| Aim of the exercise |
Only those lines in the data below from the line containing "22: (219, 219, 1.15)" through the line containing "34: (523, 351, 1.05)", both included, should be restated word for word.

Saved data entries
○ ○ ○ ○ ○
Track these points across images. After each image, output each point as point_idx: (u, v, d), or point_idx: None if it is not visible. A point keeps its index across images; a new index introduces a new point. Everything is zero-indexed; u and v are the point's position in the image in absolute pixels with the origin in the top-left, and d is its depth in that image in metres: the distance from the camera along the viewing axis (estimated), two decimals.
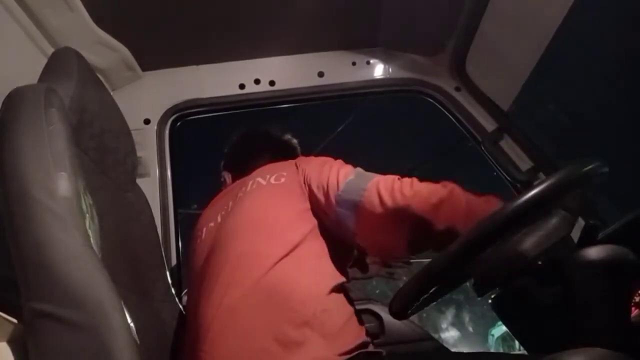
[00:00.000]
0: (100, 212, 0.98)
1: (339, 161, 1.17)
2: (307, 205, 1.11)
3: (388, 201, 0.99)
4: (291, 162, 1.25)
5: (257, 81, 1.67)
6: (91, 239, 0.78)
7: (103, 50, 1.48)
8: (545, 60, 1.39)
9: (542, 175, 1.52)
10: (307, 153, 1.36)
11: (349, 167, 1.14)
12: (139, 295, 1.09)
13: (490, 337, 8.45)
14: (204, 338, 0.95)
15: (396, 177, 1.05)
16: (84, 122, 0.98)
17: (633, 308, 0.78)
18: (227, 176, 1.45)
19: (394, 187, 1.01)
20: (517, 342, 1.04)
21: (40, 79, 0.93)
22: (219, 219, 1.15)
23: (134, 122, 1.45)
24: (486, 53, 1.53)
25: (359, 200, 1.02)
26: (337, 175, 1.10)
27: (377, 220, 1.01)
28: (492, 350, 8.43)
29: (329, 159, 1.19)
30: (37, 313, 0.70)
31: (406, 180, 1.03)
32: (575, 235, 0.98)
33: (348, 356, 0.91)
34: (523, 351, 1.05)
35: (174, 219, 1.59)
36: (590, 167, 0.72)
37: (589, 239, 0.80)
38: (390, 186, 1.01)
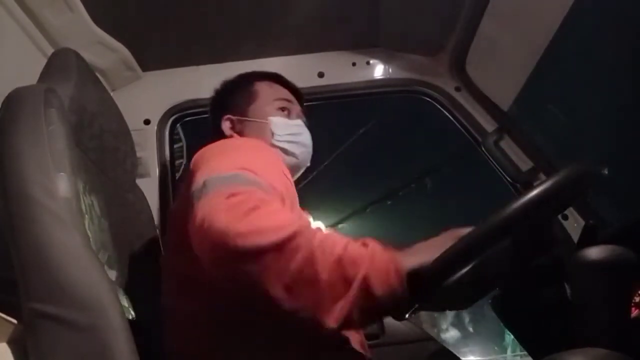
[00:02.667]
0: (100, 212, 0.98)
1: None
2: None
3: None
○ ○ ○ ○ ○
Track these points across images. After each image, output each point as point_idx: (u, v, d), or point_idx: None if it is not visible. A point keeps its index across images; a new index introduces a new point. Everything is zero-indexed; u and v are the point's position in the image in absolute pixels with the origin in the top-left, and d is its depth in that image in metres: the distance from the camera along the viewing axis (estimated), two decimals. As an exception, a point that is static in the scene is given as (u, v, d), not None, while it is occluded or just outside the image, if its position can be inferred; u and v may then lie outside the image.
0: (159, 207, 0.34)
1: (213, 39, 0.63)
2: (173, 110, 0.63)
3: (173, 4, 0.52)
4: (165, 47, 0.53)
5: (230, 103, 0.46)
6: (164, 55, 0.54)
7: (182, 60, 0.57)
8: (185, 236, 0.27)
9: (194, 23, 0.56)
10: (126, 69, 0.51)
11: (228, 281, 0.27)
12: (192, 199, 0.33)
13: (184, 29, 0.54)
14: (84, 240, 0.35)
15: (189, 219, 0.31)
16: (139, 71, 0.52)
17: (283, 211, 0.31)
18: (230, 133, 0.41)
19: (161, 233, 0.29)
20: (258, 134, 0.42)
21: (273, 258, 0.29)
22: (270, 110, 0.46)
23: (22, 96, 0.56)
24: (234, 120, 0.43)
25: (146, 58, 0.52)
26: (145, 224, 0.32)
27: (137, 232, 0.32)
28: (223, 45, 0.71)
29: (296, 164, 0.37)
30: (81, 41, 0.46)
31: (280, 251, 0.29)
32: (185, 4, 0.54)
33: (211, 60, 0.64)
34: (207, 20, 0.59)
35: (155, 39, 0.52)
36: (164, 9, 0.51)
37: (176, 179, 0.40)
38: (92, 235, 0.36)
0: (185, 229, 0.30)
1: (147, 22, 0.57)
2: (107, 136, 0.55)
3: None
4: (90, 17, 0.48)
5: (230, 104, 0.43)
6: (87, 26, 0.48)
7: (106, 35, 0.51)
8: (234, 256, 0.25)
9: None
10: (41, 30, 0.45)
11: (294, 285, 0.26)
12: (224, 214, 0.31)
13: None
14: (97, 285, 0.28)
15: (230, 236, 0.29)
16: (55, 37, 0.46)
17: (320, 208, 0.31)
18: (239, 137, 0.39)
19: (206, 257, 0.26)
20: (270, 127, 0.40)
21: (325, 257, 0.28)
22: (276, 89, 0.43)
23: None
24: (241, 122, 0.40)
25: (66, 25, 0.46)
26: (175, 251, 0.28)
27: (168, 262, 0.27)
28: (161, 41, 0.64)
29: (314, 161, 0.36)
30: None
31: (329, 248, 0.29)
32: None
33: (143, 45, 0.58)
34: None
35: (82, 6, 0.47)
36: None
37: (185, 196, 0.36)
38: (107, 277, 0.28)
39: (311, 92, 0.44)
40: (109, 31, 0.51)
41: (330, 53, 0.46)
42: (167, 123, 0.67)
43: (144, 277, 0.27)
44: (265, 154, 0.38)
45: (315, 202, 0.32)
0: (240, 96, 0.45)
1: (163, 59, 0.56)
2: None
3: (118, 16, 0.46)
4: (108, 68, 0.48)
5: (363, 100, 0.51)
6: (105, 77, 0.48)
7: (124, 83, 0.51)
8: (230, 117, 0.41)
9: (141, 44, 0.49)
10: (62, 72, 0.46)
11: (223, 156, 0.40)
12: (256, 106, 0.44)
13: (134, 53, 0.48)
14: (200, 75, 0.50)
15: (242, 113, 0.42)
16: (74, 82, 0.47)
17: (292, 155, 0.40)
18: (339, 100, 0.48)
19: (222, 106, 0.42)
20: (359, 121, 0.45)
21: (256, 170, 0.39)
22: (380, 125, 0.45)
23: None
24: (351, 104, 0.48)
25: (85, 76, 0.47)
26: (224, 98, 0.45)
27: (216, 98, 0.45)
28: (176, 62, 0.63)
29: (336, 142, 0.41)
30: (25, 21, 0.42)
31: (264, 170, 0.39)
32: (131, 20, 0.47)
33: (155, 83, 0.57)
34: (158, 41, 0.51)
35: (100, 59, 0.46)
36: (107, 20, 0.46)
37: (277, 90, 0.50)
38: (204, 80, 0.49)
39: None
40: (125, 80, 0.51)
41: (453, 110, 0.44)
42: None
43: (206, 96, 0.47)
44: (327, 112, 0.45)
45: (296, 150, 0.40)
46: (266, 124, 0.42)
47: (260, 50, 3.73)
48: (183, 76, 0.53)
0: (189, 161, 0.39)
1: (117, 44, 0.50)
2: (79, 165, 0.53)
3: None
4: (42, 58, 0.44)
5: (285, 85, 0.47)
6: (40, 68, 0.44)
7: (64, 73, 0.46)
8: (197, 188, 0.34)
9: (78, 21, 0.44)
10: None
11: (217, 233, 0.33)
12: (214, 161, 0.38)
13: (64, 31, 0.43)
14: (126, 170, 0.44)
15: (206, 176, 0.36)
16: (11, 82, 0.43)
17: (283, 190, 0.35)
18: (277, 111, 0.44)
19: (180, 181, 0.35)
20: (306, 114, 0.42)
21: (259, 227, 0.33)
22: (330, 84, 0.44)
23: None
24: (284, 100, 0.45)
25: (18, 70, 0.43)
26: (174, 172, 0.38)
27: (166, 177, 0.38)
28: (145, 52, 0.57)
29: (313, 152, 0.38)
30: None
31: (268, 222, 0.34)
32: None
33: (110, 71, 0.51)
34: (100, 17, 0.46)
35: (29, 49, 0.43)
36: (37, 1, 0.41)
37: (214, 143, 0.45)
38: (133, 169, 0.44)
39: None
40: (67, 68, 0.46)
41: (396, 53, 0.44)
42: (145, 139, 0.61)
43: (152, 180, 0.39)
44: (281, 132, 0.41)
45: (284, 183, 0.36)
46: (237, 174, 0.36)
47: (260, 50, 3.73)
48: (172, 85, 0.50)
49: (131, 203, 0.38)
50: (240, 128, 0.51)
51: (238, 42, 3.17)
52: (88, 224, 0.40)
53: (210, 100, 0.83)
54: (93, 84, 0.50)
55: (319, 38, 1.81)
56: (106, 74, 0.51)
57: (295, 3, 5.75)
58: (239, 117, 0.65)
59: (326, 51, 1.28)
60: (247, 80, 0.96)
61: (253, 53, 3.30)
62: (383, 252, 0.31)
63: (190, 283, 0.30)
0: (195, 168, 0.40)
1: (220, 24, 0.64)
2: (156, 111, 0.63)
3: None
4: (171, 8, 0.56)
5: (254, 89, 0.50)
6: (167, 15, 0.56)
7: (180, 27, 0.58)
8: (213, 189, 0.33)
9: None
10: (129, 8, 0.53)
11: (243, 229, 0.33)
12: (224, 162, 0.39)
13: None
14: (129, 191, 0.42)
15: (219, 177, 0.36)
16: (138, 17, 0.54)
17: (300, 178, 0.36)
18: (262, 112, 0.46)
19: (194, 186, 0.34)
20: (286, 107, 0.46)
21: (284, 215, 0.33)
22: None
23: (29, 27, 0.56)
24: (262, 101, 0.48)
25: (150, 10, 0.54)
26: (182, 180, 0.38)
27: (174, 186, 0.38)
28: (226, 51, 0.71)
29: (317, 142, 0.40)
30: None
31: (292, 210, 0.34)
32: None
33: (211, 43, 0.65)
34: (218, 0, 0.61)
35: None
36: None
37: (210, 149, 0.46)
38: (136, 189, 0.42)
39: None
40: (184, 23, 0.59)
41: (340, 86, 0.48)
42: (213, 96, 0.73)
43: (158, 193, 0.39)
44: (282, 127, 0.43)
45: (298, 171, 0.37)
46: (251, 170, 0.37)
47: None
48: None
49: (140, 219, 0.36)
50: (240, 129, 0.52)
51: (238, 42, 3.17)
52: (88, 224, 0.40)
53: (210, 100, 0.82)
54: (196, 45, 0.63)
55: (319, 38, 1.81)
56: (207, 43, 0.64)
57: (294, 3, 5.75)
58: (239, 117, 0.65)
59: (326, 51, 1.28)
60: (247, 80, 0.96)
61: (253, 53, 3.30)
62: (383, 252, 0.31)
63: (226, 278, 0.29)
○ ○ ○ ○ ○
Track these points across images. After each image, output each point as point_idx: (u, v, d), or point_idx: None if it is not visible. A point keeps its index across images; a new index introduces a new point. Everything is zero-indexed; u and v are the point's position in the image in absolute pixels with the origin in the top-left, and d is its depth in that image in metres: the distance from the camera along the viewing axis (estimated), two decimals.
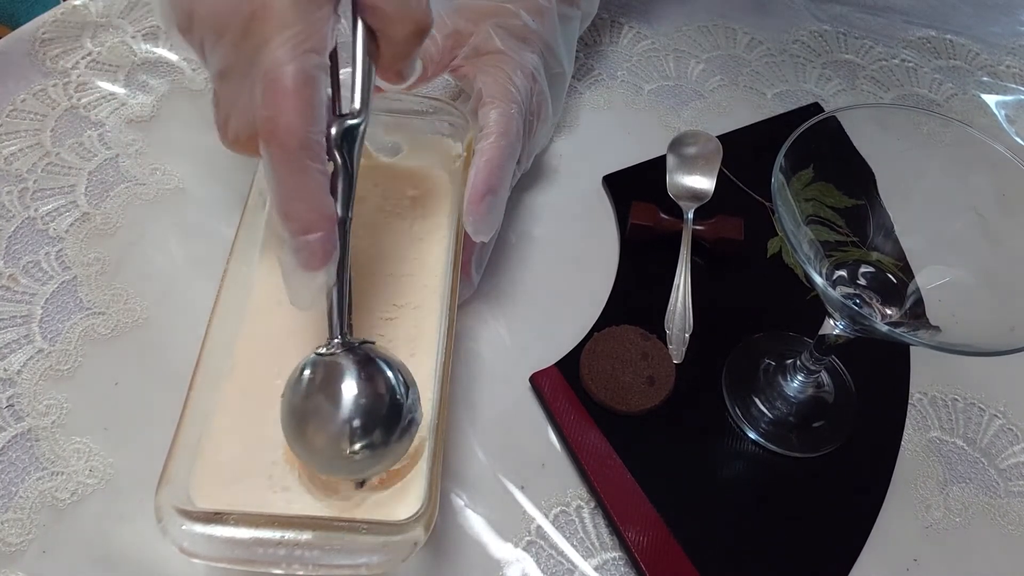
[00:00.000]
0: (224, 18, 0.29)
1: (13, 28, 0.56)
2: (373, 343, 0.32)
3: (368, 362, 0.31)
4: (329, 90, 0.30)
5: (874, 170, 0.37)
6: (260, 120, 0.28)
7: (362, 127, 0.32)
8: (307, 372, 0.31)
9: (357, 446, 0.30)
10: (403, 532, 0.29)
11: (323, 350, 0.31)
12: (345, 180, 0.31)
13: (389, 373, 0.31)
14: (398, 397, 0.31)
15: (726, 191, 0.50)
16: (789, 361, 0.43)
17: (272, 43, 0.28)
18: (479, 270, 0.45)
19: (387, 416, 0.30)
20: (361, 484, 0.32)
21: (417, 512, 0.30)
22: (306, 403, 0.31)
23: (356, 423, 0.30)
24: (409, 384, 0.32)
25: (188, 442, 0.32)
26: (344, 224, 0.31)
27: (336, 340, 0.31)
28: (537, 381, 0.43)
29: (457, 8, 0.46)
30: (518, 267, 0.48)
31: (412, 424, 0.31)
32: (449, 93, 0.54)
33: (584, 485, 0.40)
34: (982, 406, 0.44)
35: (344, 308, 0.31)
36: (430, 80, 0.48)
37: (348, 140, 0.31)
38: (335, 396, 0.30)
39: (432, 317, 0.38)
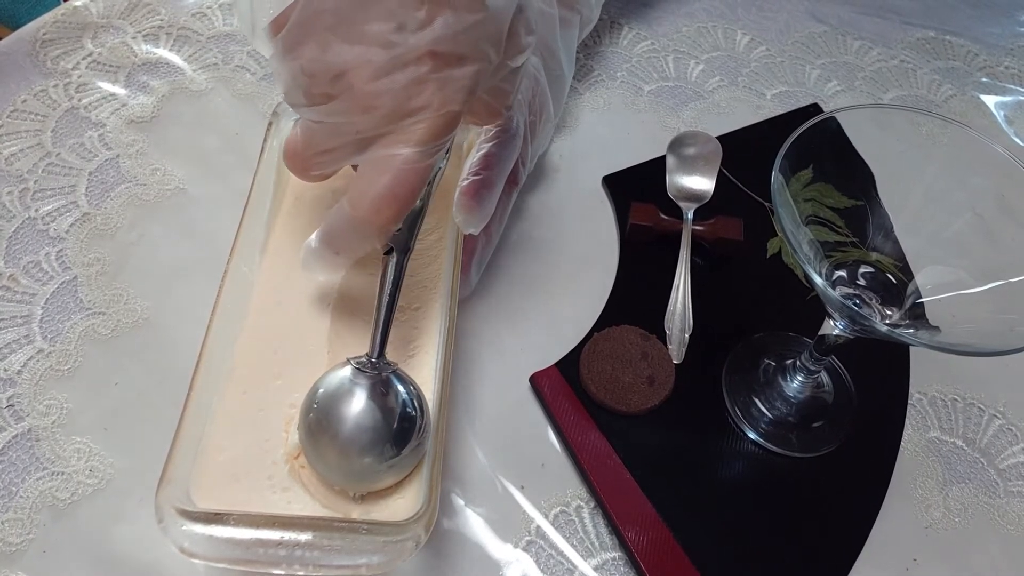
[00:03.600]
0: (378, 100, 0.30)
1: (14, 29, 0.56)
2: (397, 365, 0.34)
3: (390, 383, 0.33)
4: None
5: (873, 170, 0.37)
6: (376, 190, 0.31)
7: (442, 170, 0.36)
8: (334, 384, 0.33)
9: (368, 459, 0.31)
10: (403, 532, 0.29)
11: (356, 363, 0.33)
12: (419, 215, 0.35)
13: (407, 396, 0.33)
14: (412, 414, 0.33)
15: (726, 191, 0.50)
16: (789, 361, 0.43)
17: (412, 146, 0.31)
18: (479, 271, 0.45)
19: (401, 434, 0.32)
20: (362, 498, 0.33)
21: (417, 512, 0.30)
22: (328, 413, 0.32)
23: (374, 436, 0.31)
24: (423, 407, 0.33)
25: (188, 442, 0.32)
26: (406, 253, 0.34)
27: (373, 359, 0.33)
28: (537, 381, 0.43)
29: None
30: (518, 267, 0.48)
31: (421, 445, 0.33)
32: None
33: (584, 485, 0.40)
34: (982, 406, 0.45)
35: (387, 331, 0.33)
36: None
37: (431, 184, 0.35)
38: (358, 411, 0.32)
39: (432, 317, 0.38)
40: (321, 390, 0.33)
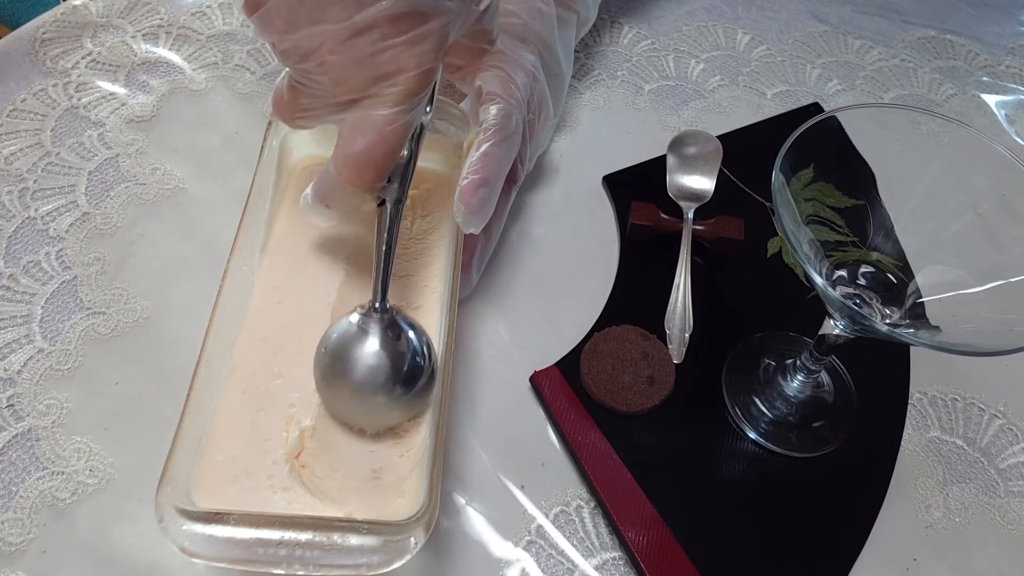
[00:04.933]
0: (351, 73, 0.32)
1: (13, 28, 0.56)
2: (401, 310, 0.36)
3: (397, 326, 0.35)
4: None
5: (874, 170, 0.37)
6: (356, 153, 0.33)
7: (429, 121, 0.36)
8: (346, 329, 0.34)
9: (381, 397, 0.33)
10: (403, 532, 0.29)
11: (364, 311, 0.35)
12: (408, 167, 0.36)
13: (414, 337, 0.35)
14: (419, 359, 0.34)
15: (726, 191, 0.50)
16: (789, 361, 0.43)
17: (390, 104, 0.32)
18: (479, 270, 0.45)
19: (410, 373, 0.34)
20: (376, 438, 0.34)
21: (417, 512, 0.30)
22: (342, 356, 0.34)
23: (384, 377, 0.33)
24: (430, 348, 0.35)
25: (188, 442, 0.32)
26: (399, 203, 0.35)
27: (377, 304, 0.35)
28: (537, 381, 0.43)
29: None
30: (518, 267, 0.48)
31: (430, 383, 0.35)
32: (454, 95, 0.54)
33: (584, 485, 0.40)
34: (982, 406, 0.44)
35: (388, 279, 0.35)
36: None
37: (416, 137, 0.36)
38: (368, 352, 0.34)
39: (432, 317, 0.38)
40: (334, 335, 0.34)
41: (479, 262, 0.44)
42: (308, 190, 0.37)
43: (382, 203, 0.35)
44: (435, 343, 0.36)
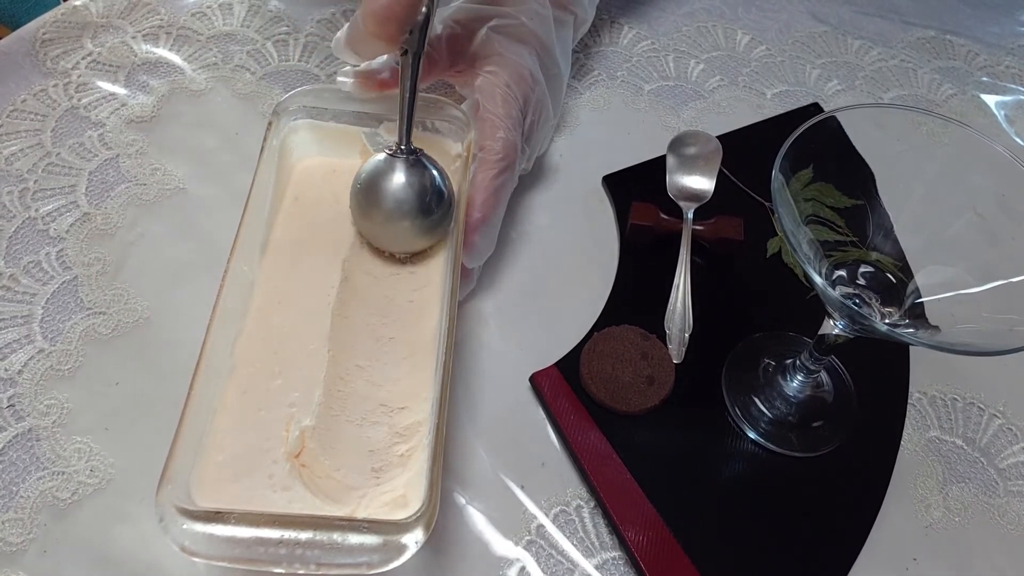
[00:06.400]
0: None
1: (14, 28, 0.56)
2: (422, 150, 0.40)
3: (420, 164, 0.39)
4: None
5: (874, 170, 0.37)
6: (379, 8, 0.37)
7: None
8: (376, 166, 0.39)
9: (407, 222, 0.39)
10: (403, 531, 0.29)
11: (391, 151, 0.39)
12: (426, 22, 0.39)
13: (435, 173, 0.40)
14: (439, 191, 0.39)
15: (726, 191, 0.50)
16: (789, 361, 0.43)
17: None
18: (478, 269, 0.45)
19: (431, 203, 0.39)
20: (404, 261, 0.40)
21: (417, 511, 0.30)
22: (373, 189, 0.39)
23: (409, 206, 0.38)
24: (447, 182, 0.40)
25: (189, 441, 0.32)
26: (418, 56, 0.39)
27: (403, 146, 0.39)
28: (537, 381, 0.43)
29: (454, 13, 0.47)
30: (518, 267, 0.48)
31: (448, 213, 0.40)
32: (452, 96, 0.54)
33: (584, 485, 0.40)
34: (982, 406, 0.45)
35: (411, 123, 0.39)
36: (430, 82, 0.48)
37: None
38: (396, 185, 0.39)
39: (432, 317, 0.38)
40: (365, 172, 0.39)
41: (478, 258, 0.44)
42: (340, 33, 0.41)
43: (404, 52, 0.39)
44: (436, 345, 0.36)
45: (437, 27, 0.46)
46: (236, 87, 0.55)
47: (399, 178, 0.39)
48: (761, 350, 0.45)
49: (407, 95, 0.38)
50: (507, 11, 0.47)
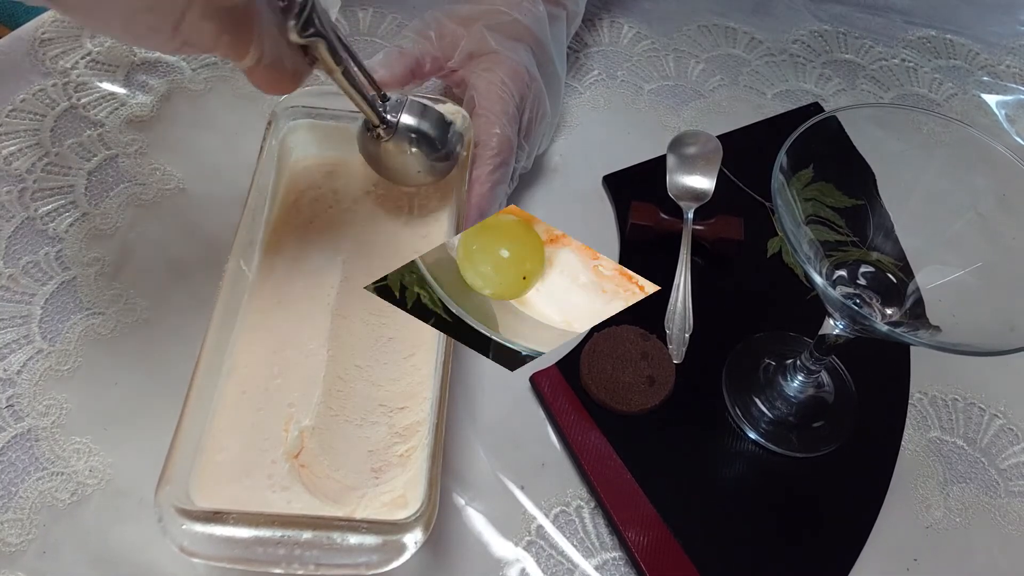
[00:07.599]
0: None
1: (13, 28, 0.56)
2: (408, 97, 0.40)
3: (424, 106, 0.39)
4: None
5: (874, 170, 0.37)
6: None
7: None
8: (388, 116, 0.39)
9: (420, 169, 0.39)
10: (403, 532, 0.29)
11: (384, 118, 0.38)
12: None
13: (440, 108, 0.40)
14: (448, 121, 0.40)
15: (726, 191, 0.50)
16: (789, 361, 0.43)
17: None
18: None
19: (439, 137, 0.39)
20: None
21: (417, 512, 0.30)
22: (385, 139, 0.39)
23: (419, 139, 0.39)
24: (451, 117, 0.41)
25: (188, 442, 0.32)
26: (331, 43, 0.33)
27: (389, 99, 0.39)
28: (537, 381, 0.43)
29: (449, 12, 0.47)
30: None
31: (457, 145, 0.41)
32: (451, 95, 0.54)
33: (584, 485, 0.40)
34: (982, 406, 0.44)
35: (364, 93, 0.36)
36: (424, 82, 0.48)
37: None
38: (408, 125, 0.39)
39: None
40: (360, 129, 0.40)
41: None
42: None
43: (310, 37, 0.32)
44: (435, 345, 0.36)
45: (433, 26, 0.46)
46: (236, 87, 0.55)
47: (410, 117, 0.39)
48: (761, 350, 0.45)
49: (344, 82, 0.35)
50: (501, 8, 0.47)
○ ○ ○ ○ ○
| Exercise answer |
22: (219, 219, 1.15)
23: (134, 122, 1.45)
24: (486, 53, 1.53)
25: (359, 200, 1.02)
26: (337, 175, 1.10)
27: (377, 220, 1.01)
28: (492, 350, 8.43)
29: (329, 159, 1.19)
30: (37, 313, 0.70)
31: (406, 180, 1.03)
32: (575, 235, 0.98)
33: (348, 356, 0.91)
34: (523, 351, 1.05)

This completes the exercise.